While exemplary embodiments have been described thus far, these exemplary embodiments are not seen to be limiting, and various modifications and changes can be made within the scope of the present disclosure.
Exemplary embodiments can be implemented, for example, in the form of a system, an apparatus, a method, a program, or a storage medium. The exemplary embodiments have been applied to the sample information obtaining system that includes the data processing device 6 and the image display device 7. The exemplary embodiments, however, may be applied to a system that is constituted by combinations of other devices or to an apparatus constituted by a single device.
In a system that is constituted by combinations of a plurality of devices to which the exemplary embodiments are applied, some or all of the devices may be interconnected through a network, such as the Internet. For example, obtained data may be transmitted to a server connected to a network, and the processing according to the exemplary embodiments may be carried out on the server. The obtained result may then be received from the server to display an image.

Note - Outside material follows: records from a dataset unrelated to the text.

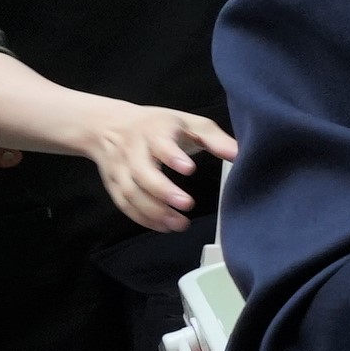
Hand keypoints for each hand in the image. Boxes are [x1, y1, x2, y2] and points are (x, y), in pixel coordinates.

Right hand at [78, 102, 235, 233]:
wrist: (109, 125)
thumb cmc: (159, 126)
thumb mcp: (189, 124)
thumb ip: (215, 140)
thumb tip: (239, 155)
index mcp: (155, 131)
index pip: (161, 143)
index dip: (173, 156)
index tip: (190, 169)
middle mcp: (133, 150)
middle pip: (142, 172)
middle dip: (163, 191)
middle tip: (187, 204)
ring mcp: (121, 169)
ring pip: (131, 193)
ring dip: (154, 211)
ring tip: (180, 224)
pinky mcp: (114, 185)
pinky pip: (124, 205)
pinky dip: (142, 218)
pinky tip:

Furthermore, a software program according to the exemplary embodiments may be directly or remotely supplied to a system or an apparatus, and a computer of the system or the apparatus may load and execute the supplied program codes to realize the functions of the exemplary embodiments. In this case, the program to be supplied is a computer program corresponding to the flowcharts indicated in the exemplary embodiments. Thus, a program code itself installed in the computer to realize the functional processing of the exemplary embodiments also realizes the present disclosure.
In other words, the exemplary embodiments encompass a computer program that realizes the functional processing of the present disclosure. In that case, as long as being provided with the function of a program, an object code, a program executed by an interpreter, script data to be supplied to an operating system (OS) may be included.
A computer readable storage medium for supplying a computer program may, for example, be a hard disk, an optical disc, an magneto-optical disk, an MO, a CD-ROM, a CD-R, a CD-RW, or a magnetic tape. Furthermore, the storage medium may be a non-volatile memory card, a ROM, or a DVD (DVD-ROM, DVD-R).
Additionally, the program may be supplied by accessing a webpage through the Internet by using a browser on a client computer and downloading the computer program of the present disclosure from the webpage to a storage medium, such as a hard disk. In this case, the program to be downloaded may be in the form of a compressed file containing an automatic installation function. Furthermore, the present invention encompasses a WWW server that allows a plurality of users to download the program file that causes a computer to realize the functional processing of the present disclosure.
While the present disclosure has been described with reference to exemplary embodiments, it is to be understood that these exemplary embodiments are not seen to be limiting. The scope of the following claims is to be accorded the broadest interpretation so as to encompass all such modifications and equivalent structures and functions.
This application claims the benefit of Japanese Patent Application No. 2013-115683, filed May 31, 2013, which is hereby incorporated by reference herein in its entirety.